We also got to try on traditional Brokpa clothes and a couple of women sang traditional songs for us, while the home-brewed alcohol known as ara was passed around. The ara in Merak is mostly made from potatoes, corn, and buckwheat.

Pema, me, Angela, and Tenzin dressed up in traditional Brokpa clothing; Angela and I with our homestay Ama

The next day, we took off on our trek onwards and upwards over the Nachungla Pass which tops out at 4150 m (13,615 ft). There’s snow near the top, so, of course, I got in a snowball fight with our guide. Angela was struggling with the altitude and was having none of it. The whole trek is lined with rhododendron trees, even though they’re not quite in bloom yet because it’s too cold. At the pass, Gelzen gave us prayer flags and helped us to tie them on poles on the pass. Our porters also started a fire to appease the local deities.

Tenzin, a porter, and Angela hiking through the snow; our prayer flags at Nachungla Pass

Along the way, we found some interesting high elevation creatures including this intricately patterned beetle that Gelzen said was called a juniper bug because if you sniff it, it smells like juniper. Well, I caught one and tried to smell it and it didn’t smell like much of anything to me. Our guide Tenzin was a bit confused what we were doing and we realized that there are different kind of trekkers. Some just want to get from place to place, and some stop to smell the bugs. We definitely belong to the latter category.

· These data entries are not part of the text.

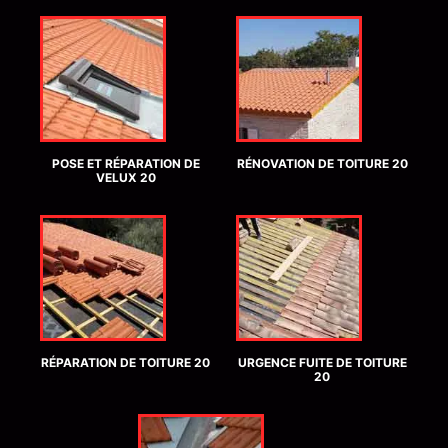
POSE ET RÉPARATION DE
RÉNOVATION DE TOITURE 20
VELUX 20
RÉPARATION DE TOITURE 20
URGENCE FUITE DE TOITURE
20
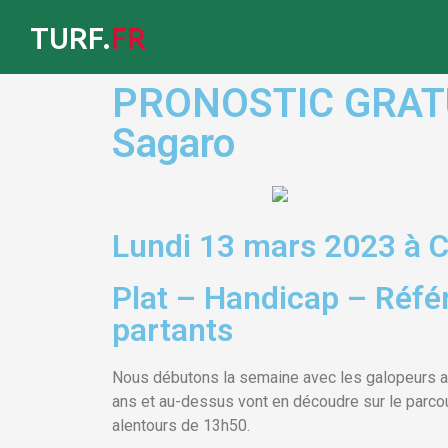
TURF.
FR
PRONOSTIC GRATUIT
Sagaro
Lundi 13 mars 2023 à C
Plat – Handicap – Référ
partants
Nous débutons la semaine avec les galopeurs a
ans et au-dessus vont en découdre sur le parcour
alentours de 13h50.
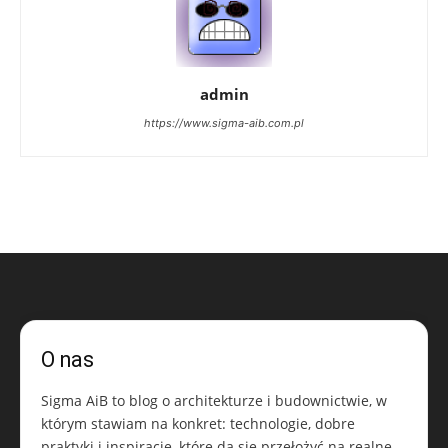
admin
https://www.sigma-aib.com.pl
O nas
Sigma AiB to blog o architekturze i budownictwie, w
którym stawiam na konkret: technologie, dobre
praktyki i inspiracje, które da się przełożyć na realne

juniper beetle, Himalayan tailless pika, sumo mite

Once we got down off the pass, we descended into beautiful scenery filled with mostly red and pink rhododendrons. It’s hard to describe what it feels like to hike through entire hillsides covered in brightly colored flowers, but the whole experience was magical.

Tenzin, Gelzen, and Angela; rhododendron hillside through a yak fence; river & rhododendrons

different colored rhododendrons from our trek

Due to some slow climbing and lots of photography stops to look at flowers and beetles, we actually ended up getting into Sakteng after dark. Pema met us at the top of the hill with cups of tea and we slowly made our way down a hill and crossed two rivers on wet logs in the dark. We finally made it to our homestay, where we ate dinner and collapsed onto the mattresses on the floor.